Dr Andrew Goddard, at the Royal College of Physicians, said: "Taking action to tackle air pollution in the UK will reduce the pain and suffering for many people with long term chronic health conditions, not to mention lessening the long term demands on our NHS."
While the report highlights the need for a wide-ranging set of measures to tackle the problem of outdoor air pollution, including tougher regulations such as reliable testing of emissions from vehicles, it also calls for more and deeper research into indoor air pollution, stating: "We must strengthen our understanding of the key risk factors and effects of poor air quality in our homes, schools and workplaces. The drive to reduce energy costs, by creating homes with tighter ventilation, could be making the situation worse."
David Frise, head of sustainability at the Building Engineering Services Association (BESA), commented: "The building engineering industry has been waiting a long time for the medical profession to acknowledge the seriousness of the problem inside buildings. There is no shortage of research looking at outdoor pollution, but as the situation worsens outside so does the impact on human health inside where we spend 90% of our time.
"Building services contractors have a range of techniques available for mitigating the impact of poor IAQ – what we need now is compelling evidence to encourage building owners and managers to face up to their responsibilities in this area. This new report and follow up research may be just what we have been waiting for."
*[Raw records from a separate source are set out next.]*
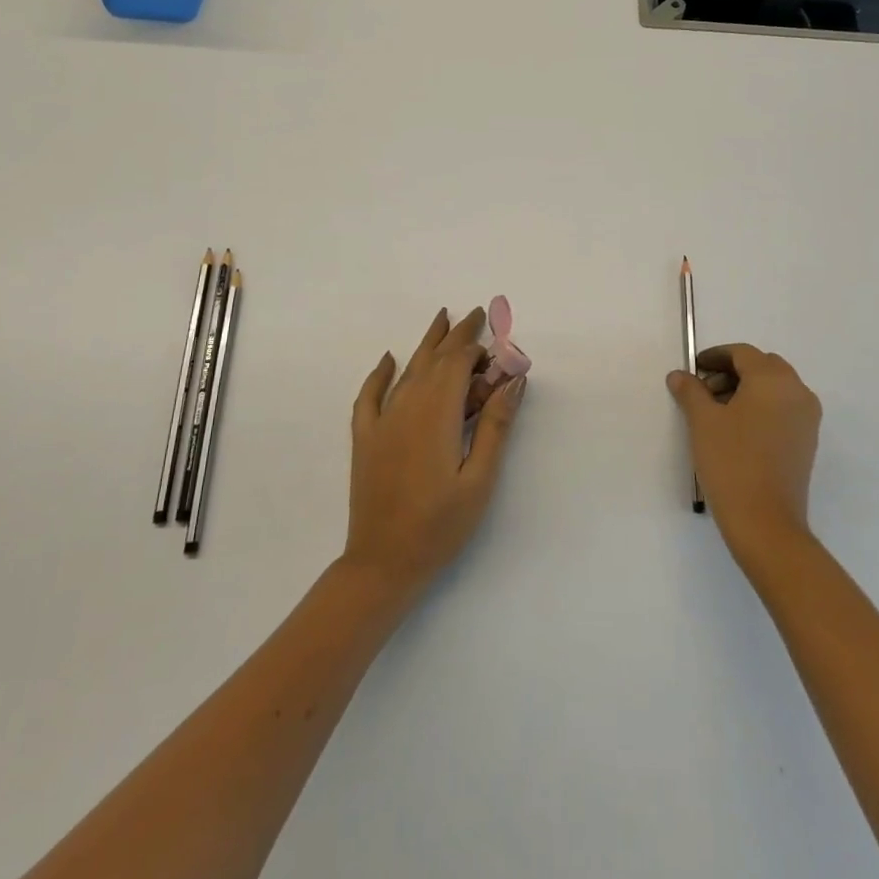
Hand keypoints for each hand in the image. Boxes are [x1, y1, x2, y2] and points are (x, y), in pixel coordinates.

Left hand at [343, 307, 526, 593]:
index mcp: (437, 415)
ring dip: (427, 345)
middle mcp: (407, 407)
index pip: (458, 364)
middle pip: (434, 360)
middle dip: (455, 336)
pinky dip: (380, 373)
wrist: (383, 563)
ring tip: (441, 319)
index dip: (477, 346)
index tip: (494, 334)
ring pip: (407, 370)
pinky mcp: (365, 438)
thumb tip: (512, 381)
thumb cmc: (440, 526)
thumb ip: (496, 426)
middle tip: (473, 315)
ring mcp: (382, 421)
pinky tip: (388, 358)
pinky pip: (370, 395)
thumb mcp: (479, 479)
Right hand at [667, 344, 820, 565]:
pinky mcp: (807, 440)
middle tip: (703, 389)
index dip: (715, 356)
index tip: (693, 369)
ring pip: (774, 387)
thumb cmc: (731, 462)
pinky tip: (737, 429)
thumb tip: (680, 375)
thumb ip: (690, 391)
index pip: (742, 353)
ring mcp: (807, 417)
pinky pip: (783, 408)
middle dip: (732, 371)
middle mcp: (797, 391)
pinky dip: (761, 407)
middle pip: (762, 366)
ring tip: (717, 411)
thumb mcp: (702, 421)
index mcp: (773, 379)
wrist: (765, 521)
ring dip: (746, 389)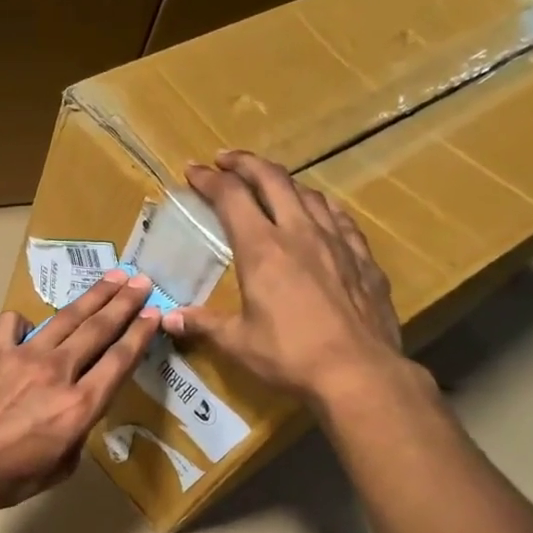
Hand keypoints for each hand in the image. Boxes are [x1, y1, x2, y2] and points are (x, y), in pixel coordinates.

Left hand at [0, 268, 160, 513]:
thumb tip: (75, 419)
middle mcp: (58, 372)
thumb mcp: (56, 471)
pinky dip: (22, 321)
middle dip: (124, 303)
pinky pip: (12, 326)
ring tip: (112, 277)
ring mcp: (24, 357)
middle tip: (141, 282)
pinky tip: (27, 320)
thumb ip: (75, 440)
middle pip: (98, 329)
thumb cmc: (4, 478)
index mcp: (78, 406)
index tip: (155, 315)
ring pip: (66, 319)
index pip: (119, 361)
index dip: (140, 335)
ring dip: (92, 296)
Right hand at [160, 151, 409, 414]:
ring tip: (270, 187)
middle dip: (246, 163)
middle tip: (227, 161)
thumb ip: (203, 324)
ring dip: (284, 183)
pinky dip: (320, 208)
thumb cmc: (289, 356)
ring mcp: (337, 242)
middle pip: (273, 179)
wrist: (358, 372)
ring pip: (309, 194)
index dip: (209, 180)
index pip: (231, 197)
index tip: (193, 171)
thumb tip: (168, 319)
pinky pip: (340, 218)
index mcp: (262, 249)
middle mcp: (300, 233)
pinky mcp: (363, 258)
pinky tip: (320, 215)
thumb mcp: (237, 342)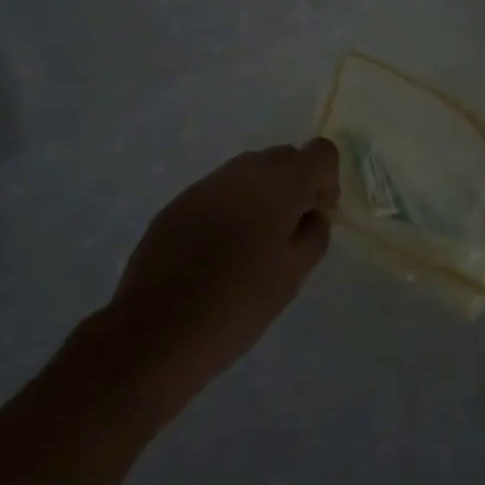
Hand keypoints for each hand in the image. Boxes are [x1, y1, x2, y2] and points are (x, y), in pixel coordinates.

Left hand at [106, 140, 340, 395]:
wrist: (156, 331)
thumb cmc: (237, 306)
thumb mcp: (292, 276)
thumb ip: (314, 234)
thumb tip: (312, 213)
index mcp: (278, 185)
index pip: (321, 153)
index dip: (328, 182)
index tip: (315, 219)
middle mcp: (242, 171)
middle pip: (285, 156)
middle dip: (296, 186)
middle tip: (287, 235)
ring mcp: (206, 184)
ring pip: (250, 171)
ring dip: (262, 195)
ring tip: (251, 245)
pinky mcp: (179, 201)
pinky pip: (220, 191)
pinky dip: (231, 208)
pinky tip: (218, 251)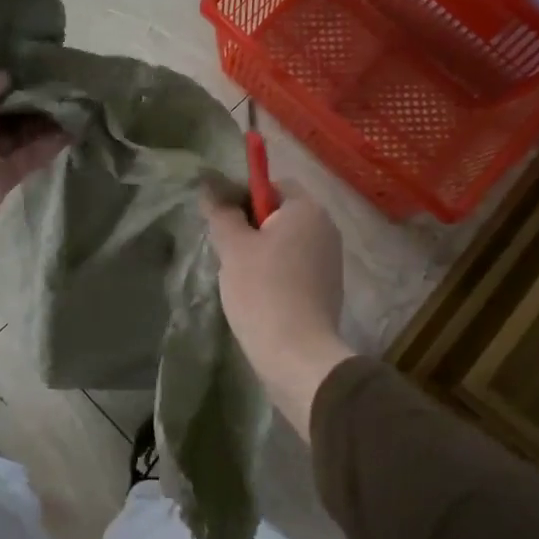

The report also cited the increasing popularity of wood-burning stoves as contributing to the problem.
Julia Evans, chief executive of BSRIA, said: "BSRIA is very concerned about the announcement, but what some of this boils down to is approved fuels versus non-approved fuels. We know that wood-burning stoves serve as a carbon-neutral form of energy and used in the accurate manner are perfectly safe. Indeed, the increased popularity for this form of heating is due, in part, to policies to reduce carbon dioxide emissions. Sometimes, it is the users and installers who need to be educated in proper usage of such products. The widespread adoption of gas for domestic heating should still be viewed as a safe option."